## Given passage
=====

All companions

The Companions · Part 3 of 3

Abu Bakr as-Siddiq

There Will Never Be Another One


There are men whose greatness is announced by their wealth and their conquests. And there are men whose greatness is so quiet that you can sit beside it for years and only understand it when it is gone. Abu Bakr (may Allah be pleased with him) was the second kind. He never raised his voice. He never reminded anyone of who he was. He freed slaves before dawn and cooked for an old blind woman on the edge of the city and told no one. And when the Prophet Muhammad ﷺ spoke of him, he did not say merely that this was the best of his ummah. He said that since the prophets and the messengers, the sun had never risen nor set on a better man.

This is the last of three windows onto his life, and it is the one that asks the hardest question of all: what does it mean to be a man whose place no one will ever take again?

The son, and the father

When peace finally came between the Prophet ﷺ and the people of Makkah and the pilgrimage was permitted, the Prophet ﷺ sent a delegation to perform Hajj a full year before he himself would make it, and at the head of that caravan he placed Abu Bakr. It was the kind of trust that says everything without saying anything.

The next year, when the Prophet ﷺ performed his own Hajj, Abu Bakr did not go with him, and the reason is tender. His wife, Asma bint Umays, gave birth to a son at the miqat, the very place where a pilgrim sets his intention and crosses into the state of ihram. Of all the names a man might choose, Abu Bakr named this son, his only son born after Islam came, Muhammad: the most beloved name to him in all the world. The choice tells you where his heart had set itself long before.

Every member of Abu Bakr's family had entered Islam. Only one held out: his own father, Abu Quhafa, who embraced Islam on the day Makkah was opened, in his old age, his hair and beard gone completely white, his eyesight lost. Abu Bakr took his blind father by the hand and led him to the Prophet ﷺ to give his pledge.

The Prophet ﷺ saw the effort it had cost the old man and said, gently, "Abu Bakr, why did you not leave the elderly man in his home, and I would have come to him?" And Abu Bakr answered that it was more fitting for his father to be brought to the Messenger of Allah ﷺ than for the Messenger of Allah ﷺ to be troubled for him. The Prophet ﷺ took the old man's hand, and Abu Quhafa became Muslim.

=====

## Supplied entries
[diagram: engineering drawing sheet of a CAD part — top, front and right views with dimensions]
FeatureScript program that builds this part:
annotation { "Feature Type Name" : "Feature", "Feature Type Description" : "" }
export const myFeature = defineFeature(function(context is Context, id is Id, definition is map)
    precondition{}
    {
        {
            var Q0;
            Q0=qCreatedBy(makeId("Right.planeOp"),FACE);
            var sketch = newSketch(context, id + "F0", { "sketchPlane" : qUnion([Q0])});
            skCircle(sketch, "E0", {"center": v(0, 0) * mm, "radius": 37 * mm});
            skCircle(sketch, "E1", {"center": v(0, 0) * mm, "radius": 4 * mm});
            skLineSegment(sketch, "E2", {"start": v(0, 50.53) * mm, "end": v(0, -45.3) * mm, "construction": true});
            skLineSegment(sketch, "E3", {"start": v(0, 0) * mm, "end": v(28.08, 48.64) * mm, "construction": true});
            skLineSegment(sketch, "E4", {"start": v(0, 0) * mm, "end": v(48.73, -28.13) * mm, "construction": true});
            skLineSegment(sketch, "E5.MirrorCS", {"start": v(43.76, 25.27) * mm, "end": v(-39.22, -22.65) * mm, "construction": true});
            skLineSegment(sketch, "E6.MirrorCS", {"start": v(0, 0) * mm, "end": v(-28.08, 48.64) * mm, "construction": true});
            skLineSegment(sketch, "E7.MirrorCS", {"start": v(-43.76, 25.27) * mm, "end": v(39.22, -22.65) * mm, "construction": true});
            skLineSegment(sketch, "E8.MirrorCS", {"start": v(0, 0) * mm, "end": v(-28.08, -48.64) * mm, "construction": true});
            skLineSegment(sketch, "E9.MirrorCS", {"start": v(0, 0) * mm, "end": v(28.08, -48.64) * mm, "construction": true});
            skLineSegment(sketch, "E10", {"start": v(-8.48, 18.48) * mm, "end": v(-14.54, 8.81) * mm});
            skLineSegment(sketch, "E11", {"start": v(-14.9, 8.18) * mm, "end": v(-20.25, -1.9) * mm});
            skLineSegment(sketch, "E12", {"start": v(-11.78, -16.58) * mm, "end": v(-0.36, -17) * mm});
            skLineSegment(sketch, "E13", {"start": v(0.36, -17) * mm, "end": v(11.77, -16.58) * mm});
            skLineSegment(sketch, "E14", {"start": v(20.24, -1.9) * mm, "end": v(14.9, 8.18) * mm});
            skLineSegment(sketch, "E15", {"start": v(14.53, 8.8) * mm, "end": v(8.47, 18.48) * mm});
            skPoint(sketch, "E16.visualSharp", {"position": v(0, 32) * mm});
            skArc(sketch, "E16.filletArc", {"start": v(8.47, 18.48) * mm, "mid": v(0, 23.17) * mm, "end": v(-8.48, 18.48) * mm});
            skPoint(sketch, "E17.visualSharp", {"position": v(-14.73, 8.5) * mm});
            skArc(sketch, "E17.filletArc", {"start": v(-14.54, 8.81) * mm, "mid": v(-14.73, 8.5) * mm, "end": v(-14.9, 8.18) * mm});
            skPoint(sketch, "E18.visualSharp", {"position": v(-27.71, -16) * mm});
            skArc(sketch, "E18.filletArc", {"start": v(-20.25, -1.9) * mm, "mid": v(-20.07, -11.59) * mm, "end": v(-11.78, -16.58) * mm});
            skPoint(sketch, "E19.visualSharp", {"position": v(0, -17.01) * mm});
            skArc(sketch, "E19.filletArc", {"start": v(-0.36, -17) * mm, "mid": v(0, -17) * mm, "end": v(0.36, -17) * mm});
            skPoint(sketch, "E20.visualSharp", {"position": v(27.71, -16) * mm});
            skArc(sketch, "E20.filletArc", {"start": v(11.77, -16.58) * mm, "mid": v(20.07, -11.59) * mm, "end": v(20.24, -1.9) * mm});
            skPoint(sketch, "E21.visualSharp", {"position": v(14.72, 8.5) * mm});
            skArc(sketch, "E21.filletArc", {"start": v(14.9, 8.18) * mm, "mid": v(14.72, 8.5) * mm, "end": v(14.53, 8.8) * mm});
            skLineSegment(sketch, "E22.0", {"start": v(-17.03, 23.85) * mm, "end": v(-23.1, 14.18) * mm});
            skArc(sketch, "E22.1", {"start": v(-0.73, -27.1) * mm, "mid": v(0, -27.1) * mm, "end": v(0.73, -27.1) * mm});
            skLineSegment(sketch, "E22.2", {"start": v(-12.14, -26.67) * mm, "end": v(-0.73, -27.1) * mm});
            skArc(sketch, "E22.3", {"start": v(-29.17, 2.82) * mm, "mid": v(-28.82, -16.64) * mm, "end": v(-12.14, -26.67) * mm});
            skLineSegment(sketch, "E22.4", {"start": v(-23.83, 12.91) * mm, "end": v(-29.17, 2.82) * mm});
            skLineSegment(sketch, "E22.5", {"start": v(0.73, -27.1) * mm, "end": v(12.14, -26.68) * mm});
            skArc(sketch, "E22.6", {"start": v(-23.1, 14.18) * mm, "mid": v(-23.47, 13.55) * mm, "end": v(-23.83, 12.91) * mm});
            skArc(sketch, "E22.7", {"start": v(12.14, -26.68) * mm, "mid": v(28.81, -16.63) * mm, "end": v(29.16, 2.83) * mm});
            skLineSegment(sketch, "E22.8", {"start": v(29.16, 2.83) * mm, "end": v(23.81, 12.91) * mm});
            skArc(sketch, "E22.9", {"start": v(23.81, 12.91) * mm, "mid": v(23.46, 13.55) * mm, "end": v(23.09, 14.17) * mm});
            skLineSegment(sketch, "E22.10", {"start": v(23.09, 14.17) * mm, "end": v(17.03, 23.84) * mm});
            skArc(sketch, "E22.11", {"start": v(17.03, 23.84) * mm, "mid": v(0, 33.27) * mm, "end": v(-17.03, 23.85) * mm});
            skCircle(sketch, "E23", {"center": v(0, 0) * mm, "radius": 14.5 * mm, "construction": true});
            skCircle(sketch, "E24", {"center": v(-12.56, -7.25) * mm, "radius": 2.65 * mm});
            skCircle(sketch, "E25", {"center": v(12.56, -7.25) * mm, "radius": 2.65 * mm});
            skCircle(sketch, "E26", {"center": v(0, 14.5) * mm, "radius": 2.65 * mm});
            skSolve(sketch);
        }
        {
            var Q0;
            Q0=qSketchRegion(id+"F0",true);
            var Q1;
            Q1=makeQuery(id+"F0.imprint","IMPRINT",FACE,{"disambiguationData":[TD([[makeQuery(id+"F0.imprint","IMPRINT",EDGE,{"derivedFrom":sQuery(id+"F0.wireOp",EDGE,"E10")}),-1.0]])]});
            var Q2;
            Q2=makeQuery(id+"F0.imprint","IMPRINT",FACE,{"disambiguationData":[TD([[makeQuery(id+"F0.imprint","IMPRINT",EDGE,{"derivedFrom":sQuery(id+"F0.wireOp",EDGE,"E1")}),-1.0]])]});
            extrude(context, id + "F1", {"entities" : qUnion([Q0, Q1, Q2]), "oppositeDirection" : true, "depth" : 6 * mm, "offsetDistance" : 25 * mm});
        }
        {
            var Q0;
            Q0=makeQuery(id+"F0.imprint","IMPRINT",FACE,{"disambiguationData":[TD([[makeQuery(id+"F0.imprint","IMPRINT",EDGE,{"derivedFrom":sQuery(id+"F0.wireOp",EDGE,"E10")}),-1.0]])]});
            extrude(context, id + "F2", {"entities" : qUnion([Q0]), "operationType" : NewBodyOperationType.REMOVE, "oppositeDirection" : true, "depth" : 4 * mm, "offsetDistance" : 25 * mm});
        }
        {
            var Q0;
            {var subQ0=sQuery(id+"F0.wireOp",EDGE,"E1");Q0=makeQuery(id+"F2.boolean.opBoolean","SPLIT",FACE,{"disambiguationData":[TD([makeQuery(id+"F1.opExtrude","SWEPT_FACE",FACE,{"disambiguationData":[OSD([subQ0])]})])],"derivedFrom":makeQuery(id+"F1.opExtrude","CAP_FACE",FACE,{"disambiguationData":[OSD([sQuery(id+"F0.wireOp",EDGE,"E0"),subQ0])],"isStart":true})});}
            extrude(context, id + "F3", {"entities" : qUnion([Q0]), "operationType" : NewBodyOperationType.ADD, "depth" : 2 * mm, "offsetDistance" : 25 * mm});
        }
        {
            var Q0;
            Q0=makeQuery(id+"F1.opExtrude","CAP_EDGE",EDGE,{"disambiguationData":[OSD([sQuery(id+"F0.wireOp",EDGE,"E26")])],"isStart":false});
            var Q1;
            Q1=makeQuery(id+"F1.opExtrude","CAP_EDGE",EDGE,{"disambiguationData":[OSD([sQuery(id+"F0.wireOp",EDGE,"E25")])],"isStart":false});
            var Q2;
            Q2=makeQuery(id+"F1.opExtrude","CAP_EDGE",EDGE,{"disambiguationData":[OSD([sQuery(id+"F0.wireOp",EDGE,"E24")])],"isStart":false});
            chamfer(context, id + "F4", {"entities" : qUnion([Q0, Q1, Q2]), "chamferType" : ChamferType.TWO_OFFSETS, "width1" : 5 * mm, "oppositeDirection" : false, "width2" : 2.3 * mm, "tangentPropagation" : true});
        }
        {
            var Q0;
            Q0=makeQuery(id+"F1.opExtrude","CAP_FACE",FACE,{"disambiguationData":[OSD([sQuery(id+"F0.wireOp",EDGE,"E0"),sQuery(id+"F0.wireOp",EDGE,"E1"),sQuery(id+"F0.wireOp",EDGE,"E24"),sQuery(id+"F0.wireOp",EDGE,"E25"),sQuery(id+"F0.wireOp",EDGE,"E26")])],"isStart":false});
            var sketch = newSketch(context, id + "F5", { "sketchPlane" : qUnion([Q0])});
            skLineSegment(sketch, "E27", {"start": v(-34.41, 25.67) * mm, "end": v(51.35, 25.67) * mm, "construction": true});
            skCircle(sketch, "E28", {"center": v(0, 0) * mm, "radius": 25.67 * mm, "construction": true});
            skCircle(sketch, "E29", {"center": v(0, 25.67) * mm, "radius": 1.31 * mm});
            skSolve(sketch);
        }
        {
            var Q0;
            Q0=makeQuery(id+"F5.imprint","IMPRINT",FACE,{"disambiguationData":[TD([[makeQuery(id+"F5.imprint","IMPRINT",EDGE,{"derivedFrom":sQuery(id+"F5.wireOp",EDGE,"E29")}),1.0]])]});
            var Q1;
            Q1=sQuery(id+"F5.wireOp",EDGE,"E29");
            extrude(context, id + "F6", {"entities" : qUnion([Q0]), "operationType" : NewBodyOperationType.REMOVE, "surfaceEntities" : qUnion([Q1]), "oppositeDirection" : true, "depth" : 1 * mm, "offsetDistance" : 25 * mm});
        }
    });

=====

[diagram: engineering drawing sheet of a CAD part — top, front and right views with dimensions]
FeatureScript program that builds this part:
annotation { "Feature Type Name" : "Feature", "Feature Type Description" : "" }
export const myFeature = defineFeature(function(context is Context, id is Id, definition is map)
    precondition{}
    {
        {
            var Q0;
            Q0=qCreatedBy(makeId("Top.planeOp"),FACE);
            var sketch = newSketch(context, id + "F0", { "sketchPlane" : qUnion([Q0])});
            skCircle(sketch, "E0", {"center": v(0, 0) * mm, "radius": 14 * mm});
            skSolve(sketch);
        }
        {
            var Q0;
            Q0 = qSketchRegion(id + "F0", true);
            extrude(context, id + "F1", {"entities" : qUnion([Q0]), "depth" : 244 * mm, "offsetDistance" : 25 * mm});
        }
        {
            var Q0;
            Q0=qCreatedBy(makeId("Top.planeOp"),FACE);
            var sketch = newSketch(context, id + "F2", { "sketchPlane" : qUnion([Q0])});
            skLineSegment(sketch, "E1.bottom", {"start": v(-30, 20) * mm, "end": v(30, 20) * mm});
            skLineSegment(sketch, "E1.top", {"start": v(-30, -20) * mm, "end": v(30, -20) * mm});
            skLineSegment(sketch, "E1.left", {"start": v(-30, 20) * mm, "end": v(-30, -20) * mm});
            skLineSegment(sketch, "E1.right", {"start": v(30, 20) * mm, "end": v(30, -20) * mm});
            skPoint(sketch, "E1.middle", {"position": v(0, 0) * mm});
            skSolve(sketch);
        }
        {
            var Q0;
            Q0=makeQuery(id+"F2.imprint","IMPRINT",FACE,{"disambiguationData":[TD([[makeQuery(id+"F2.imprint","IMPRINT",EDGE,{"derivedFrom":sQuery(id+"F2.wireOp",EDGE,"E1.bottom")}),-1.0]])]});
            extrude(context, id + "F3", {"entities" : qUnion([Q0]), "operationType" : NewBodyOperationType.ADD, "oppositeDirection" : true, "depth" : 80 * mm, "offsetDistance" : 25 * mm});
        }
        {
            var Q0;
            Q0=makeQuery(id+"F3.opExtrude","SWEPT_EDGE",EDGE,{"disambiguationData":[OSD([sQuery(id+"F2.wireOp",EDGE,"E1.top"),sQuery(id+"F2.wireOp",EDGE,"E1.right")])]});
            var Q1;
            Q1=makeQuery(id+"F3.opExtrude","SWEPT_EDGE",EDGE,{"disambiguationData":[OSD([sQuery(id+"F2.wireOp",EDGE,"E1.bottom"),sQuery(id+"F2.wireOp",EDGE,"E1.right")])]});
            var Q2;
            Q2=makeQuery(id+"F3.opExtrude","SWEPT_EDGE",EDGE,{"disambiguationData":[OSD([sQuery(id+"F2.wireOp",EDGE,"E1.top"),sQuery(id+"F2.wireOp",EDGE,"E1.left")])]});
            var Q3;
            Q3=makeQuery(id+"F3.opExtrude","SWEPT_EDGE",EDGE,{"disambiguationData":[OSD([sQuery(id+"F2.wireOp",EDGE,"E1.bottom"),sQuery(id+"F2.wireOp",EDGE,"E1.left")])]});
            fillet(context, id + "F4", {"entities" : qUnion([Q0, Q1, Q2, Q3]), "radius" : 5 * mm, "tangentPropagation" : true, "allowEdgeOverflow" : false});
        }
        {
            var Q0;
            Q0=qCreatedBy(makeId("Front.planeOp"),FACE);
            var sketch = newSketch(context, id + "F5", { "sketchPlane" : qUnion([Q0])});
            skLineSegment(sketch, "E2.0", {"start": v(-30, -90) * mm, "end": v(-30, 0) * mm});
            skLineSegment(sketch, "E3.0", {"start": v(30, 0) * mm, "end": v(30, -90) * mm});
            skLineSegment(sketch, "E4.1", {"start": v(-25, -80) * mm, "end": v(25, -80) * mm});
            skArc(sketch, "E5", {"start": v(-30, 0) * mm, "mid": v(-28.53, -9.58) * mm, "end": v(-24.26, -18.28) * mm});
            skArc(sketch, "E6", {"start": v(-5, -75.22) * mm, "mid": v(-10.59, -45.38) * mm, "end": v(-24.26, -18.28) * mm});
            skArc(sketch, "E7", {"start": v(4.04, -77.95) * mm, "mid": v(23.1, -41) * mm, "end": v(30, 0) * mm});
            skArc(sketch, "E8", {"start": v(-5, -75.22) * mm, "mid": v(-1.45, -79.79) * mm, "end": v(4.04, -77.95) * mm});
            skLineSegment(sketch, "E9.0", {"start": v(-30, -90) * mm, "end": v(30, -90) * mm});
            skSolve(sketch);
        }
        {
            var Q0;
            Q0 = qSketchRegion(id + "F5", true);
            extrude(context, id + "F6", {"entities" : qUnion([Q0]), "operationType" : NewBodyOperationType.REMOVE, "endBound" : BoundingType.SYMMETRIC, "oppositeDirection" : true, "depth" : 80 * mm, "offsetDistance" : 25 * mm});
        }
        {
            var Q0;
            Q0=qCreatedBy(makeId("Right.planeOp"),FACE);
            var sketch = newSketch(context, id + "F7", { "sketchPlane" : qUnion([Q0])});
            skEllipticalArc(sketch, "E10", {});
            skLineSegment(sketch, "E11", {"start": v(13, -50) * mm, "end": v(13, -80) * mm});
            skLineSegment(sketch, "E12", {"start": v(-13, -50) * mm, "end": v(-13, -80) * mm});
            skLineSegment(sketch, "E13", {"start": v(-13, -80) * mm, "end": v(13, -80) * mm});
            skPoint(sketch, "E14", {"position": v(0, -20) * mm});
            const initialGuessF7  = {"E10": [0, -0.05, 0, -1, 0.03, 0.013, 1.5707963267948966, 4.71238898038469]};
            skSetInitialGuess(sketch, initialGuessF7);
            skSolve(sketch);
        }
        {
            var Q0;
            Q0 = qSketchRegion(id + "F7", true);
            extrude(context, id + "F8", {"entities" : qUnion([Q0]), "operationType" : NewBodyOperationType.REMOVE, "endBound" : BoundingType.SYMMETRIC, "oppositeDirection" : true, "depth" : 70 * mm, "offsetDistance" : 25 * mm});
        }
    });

=====

## Tasks
1/ In how many lines of the entries does the string "REMOVE" appear? Give the number and nothing else.
2/ Could you continue the passage on Abu Bakr, picking up right after its last sentence?
The passage on Abu Bakr and the entries come from unrelated sources.

## Answer set
1/ 4

2/
Then something happened that reveals the whole architecture of this man's heart. Abu Bakr began to weep. The companions were puzzled. This was a day of joy, they said. Your father has accepted Islam. Why these tears? And he answered that he had hoped the one standing there to give that pledge would not be his own father, but Abu Talib, the uncle the Prophet ﷺ loved like a father, because that would have made the Prophet ﷺ happier. On the day his last loved one entered the faith, he was still measuring his own joy against the joy of the Prophet ﷺ, and grieving a happiness the Prophet ﷺ never received. He preferred the Prophet ﷺ to himself in the middle of his own celebration.

"Will you not leave my companion alone?"

Of all that is told about Abu Bakr, this may be the dearest scene. The Prophet ﷺ was sitting among his companions in the masjid in Madinah when Abu Bakr came in, holding the edge of his garment so that his shin showed, visibly shaken, his face the face of a man who has just been in a quarrel. The Prophet ﷺ read it at once and said to those around him: your friend here has just had an argument. He knew him that well.

Abu Bakr came and explained. He and Umar (may Allah be pleased with him) had fallen into a dispute, and in the heat of it Abu Bakr had said something he should not have said. He did not throw Umar under the foot or call him hot-headed. He said simply: I was wrong, I regretted it, I went and asked Umar to forgive me, and he refused. So I have come to you to help me get his forgiveness. The Prophet ﷺ put his hand on his shoulder and said three times, "May Allah forgive you, Abu Bakr."

But Umar, meanwhile, had also regretted the refusal. He had gone to Abu Bakr's house to make peace, not found him, and come to the masjid. As Umar walked in, the Prophet's ﷺ face changed; he was visibly displeased. Umar began, "Messenger of Allah, it was me, I was the one who wronged him." And then the Prophet ﷺ, who almost never admonished a man of Umar's standing this way, said something that has echoed down fourteen centuries. He said that Allah had sent him to all of them, and they had said, "You lie," but Abu Bakr had said, "He speaks the truth," and had supported him with himself and his wealth. Then he asked them, twice: "Will you not leave my companion alone for me?"

The word the Prophet ﷺ used for what Abu Bakr gave him, wa-asani, is the very word he had once used for Khadijah. She gave me her all. He gave me his all. No one ever replaced Khadijah; no one ever replaced Abu Bakr. The narrator said that after that day, no one ever troubled Abu Bakr again. And notice what the Prophet ﷺ was correcting. He was not weighing the argument itself. He was speaking to a reluctance to forgive a man who had never once been reluctant to believe. This man hesitated for nothing where I was concerned, so you should hesitate for nothing in forgiving him.

The friend Allah took before him

On more than one occasion the Prophet ﷺ tried to put into words what this companion was to him, and every time he reached for the language of love itself. He said that every favour anyone had ever done him, he had repaid, except for Abu Bakr, whose favour was so great that only Allah could repay it on the Day of Judgement. He said no one's wealth had ever benefited the mission of Islam the way Abu Bakr's had.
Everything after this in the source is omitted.